SELECTED PASSAGE:
Wealth begets wealth

There is truth in the saying, “the rich get richer”.  The best way to have wealth is to be born into it. Your hand is loaded with face cards, and if you are prudent with your life choices you can bring home the entire pot. When I was in medical school, my net worth was a solid negative six figures.  Common financial choices I faced included whether to get the combo meal at Five Guys or just a burger so that I could cut the cost of my lunch down by half. Do I take the flight with two layovers in order to save $50?  I lived in the present, and that meant finding out ways to reduce my student loan burden. Even with an income as a resident, I had no desire to borrow from “future me” for a better lifestyle because that would mean having less to repay my student loans.

One of my classmates frequently bought real estate thousands of miles away. He played the stock market in residency, and ran apartment rentals he owned on the side. We live in America. A $50,000 resident salary can fortunately be leveraged for the right investment. But I am probably too conservative to risk my residency salary for greater riches especially if I’m going for the burger without the drink.  While I may never know his financial situation, I doubt that he solely relied upon his salary for his activities.

Likewise, one of the radiologists I know bought a $1100/square foot apartment in upper Manhattan straight out of residency. Six months later, he bought the adjacent unit and combined both units together. Radiology is a high-paying medical field, but this endeavor clearly had backers.

Once I am out of this cone, I will be unstoppable!

Those who began with greater financial firepower are generally more willing to take bigger chances. Sure they can stand to lose more, but they can gain a whole lot more with the appropriate risks.  In this scenario, the thought of becoming a doctor made no impact on a one’s financial decisions.

What about everyone else?

DATA EXTRACT:
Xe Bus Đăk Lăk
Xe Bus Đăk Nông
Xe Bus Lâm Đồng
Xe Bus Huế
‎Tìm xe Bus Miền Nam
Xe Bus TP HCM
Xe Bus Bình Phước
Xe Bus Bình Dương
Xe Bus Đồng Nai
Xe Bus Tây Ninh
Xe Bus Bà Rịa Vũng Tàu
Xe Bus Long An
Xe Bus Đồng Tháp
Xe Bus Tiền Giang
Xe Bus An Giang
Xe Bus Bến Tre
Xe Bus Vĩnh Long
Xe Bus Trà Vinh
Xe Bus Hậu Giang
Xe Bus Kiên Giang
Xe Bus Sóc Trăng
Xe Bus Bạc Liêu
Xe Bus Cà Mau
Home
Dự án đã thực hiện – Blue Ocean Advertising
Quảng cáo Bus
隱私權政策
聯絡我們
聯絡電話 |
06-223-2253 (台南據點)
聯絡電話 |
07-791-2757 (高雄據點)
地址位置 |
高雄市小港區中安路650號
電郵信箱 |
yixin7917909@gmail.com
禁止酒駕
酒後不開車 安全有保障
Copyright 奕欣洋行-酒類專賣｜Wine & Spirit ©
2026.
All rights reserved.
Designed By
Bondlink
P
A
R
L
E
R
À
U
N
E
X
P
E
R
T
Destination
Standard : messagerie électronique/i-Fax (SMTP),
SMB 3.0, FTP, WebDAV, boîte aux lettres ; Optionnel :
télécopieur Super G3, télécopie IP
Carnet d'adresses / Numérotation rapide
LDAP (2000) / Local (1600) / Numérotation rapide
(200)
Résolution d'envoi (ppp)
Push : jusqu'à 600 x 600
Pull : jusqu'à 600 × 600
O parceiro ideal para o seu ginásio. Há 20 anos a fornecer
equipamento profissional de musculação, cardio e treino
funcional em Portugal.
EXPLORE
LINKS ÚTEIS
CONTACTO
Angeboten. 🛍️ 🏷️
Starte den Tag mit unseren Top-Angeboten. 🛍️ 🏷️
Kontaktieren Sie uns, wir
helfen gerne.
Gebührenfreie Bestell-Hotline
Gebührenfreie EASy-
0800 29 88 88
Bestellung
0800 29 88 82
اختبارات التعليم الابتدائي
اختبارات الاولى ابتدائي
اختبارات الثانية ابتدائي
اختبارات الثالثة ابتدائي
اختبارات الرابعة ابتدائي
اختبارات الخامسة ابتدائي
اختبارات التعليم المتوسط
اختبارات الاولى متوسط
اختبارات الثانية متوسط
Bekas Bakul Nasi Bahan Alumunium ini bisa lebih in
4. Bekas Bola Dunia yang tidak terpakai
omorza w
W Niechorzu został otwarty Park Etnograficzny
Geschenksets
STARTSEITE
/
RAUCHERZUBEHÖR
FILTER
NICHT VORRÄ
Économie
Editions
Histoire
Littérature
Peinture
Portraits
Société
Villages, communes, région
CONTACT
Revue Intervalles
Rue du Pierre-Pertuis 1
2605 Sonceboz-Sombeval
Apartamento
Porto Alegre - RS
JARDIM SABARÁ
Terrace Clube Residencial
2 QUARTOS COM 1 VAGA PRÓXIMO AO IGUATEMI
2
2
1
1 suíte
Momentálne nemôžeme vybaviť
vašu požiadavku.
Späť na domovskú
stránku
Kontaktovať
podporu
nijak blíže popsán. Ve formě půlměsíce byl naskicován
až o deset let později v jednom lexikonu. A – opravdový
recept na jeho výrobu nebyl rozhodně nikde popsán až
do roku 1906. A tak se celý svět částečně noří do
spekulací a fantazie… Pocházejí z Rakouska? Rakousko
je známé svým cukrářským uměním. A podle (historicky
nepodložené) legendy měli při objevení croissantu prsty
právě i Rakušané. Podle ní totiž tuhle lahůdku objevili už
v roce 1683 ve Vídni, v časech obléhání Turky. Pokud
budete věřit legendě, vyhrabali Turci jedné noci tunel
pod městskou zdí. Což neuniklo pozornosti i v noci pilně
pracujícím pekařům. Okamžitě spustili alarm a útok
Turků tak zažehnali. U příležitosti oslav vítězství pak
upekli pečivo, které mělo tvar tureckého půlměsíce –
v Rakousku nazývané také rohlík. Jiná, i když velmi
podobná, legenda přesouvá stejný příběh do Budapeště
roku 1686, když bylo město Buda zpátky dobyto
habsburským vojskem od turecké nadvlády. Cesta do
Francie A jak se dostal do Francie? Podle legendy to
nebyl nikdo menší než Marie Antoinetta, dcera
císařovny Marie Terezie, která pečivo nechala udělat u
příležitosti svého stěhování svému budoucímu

WORK TASK: Retype the text on wealth begetting wealth word for word, in full. The data was taken from a different source than the text.

YOUR SOLUTION:
Wealth begets wealth

There is truth in the saying, “the rich get richer”.  The best way to have wealth is to be born into it. Your hand is loaded with face cards, and if you are prudent with your life choices you can bring home the entire pot. When I was in medical school, my net worth was a solid negative six figures.  Common financial choices I faced included whether to get the combo meal at Five Guys or just a burger so that I could cut the cost of my lunch down by half. Do I take the flight with two layovers in order to save $50?  I lived in the present, and that meant finding out ways to reduce my student loan burden. Even with an income as a resident, I had no desire to borrow from “future me” for a better lifestyle because that would mean having less to repay my student loans.

One of my classmates frequently bought real estate thousands of miles away. He played the stock market in residency, and ran apartment rentals he owned on the side. We live in America. A $50,000 resident salary can fortunately be leveraged for the right investment. But I am probably too conservative to risk my residency salary for greater riches especially if I’m going for the burger without the drink.  While I may never know his financial situation, I doubt that he solely relied upon his salary for his activities.

Likewise, one of the radiologists I know bought a $1100/square foot apartment in upper Manhattan straight out of residency. Six months later, he bought the adjacent unit and combined both units together. Radiology is a high-paying medical field, but this endeavor clearly had backers.

Once I am out of this cone, I will be unstoppable!

Those who began with greater financial firepower are generally more willing to take bigger chances. Sure they can stand to lose more, but they can gain a whole lot more with the appropriate risks.  In this scenario, the thought of becoming a doctor made no impact on a one’s financial decisions.

What about everyone else?